Exercise description
Pictures in the listing below are skipped, while the lines from the "Table 2. Principle" line through the "Figure 9. Temperature" line are returned word for word.

Data records
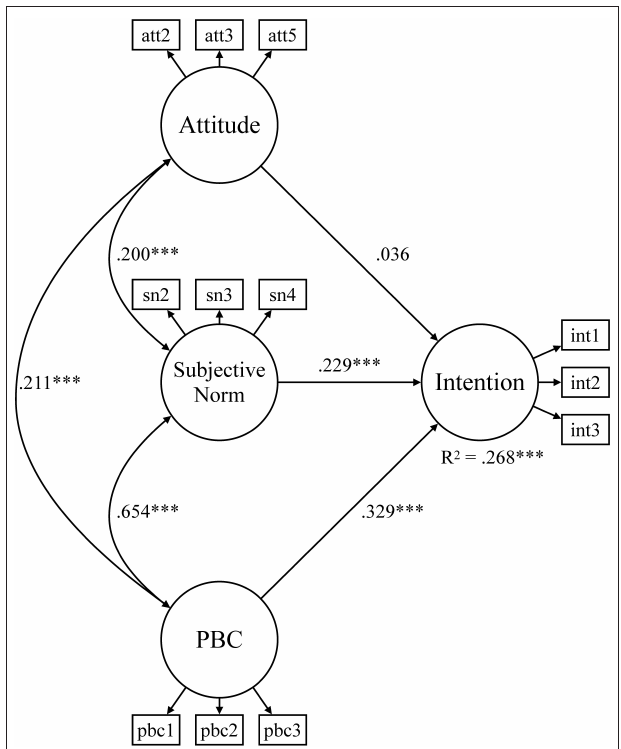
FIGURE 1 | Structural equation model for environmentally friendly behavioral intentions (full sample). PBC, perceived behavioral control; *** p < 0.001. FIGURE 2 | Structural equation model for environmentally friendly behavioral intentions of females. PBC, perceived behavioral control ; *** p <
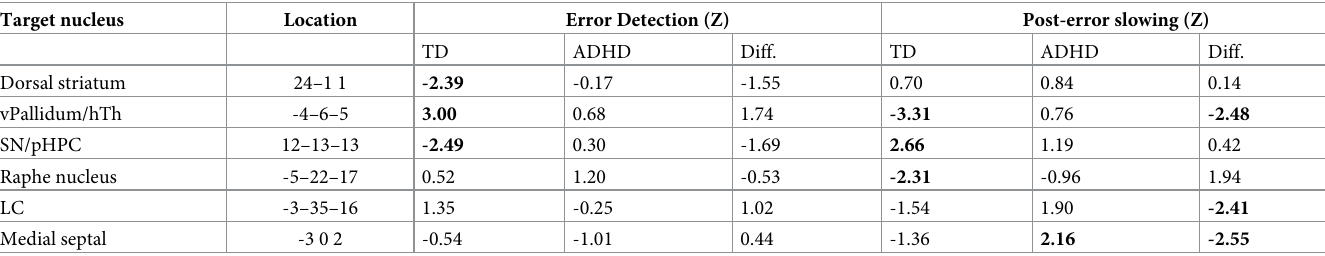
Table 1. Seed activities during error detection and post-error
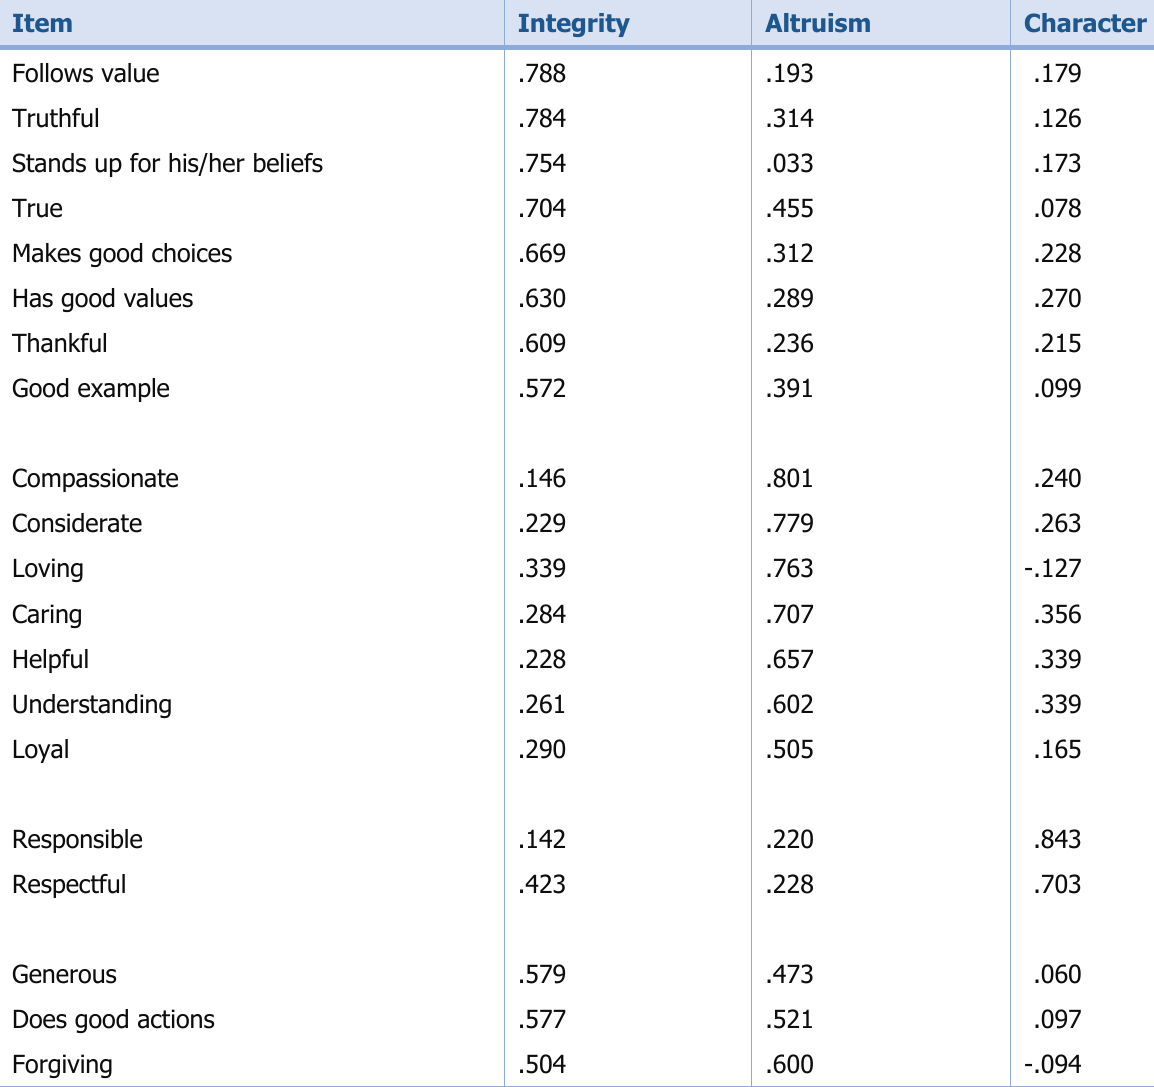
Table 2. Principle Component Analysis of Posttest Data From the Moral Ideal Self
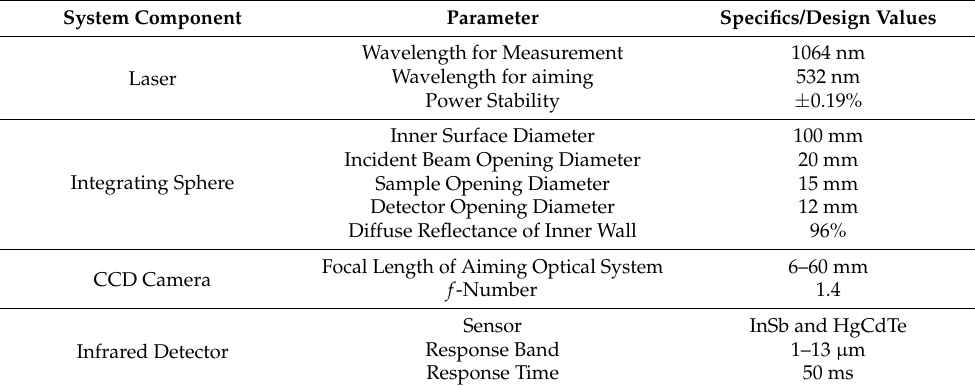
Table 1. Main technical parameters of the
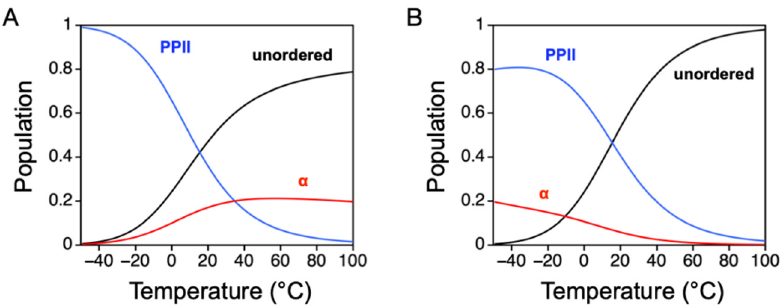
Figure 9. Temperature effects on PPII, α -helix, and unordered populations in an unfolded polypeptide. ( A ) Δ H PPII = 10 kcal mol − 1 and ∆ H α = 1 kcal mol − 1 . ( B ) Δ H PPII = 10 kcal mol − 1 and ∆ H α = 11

---

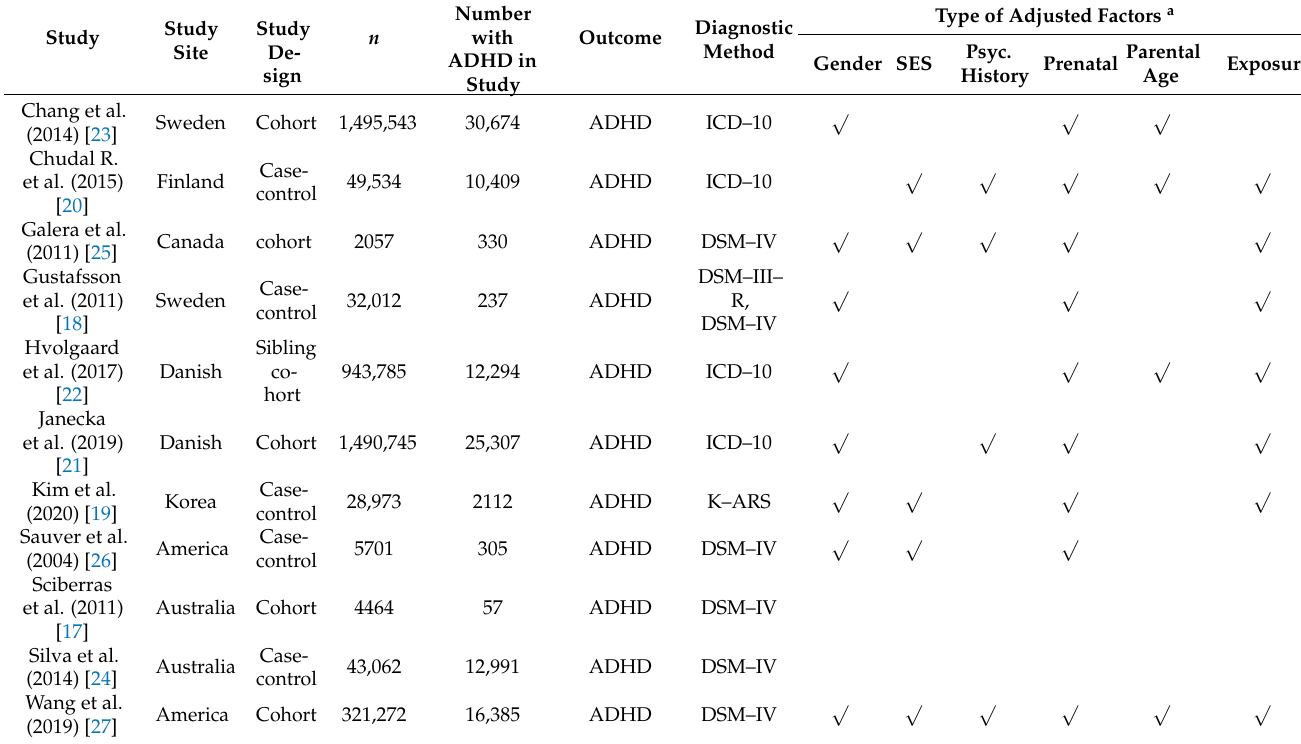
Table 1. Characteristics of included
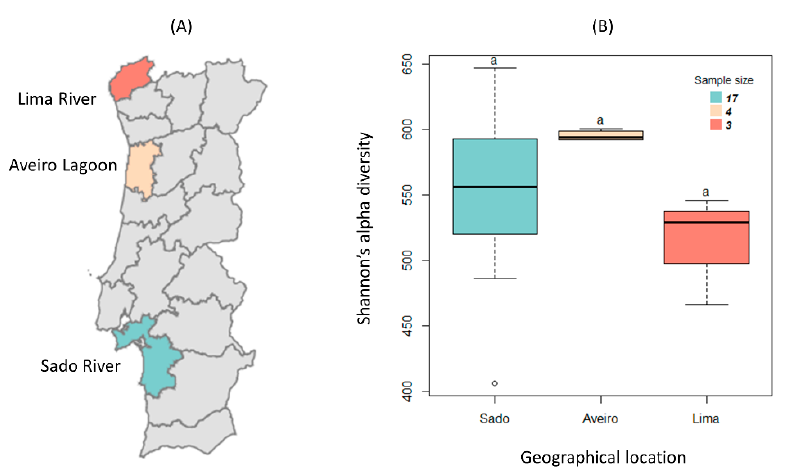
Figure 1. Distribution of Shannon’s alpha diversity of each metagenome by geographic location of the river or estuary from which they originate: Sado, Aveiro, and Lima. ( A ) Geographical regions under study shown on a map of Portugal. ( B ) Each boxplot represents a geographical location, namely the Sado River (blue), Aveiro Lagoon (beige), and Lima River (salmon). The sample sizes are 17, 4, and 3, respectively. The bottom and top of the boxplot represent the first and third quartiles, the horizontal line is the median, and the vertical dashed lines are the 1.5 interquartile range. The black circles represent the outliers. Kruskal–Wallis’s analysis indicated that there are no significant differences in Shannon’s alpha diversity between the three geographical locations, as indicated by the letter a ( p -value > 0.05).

Your response
Table 2. Principle Component Analysis of Posttest Data From the Moral Ideal Self
Table 1. Main technical parameters of the
Figure 9. Temperature effects on PPII, α -helix, and unordered populations in an unfolded polypeptide. ( A ) Δ H PPII = 10 kcal mol − 1 and ∆ H α = 1 kcal mol − 1 . ( B ) Δ H PPII = 10 kcal mol − 1 and ∆ H α = 11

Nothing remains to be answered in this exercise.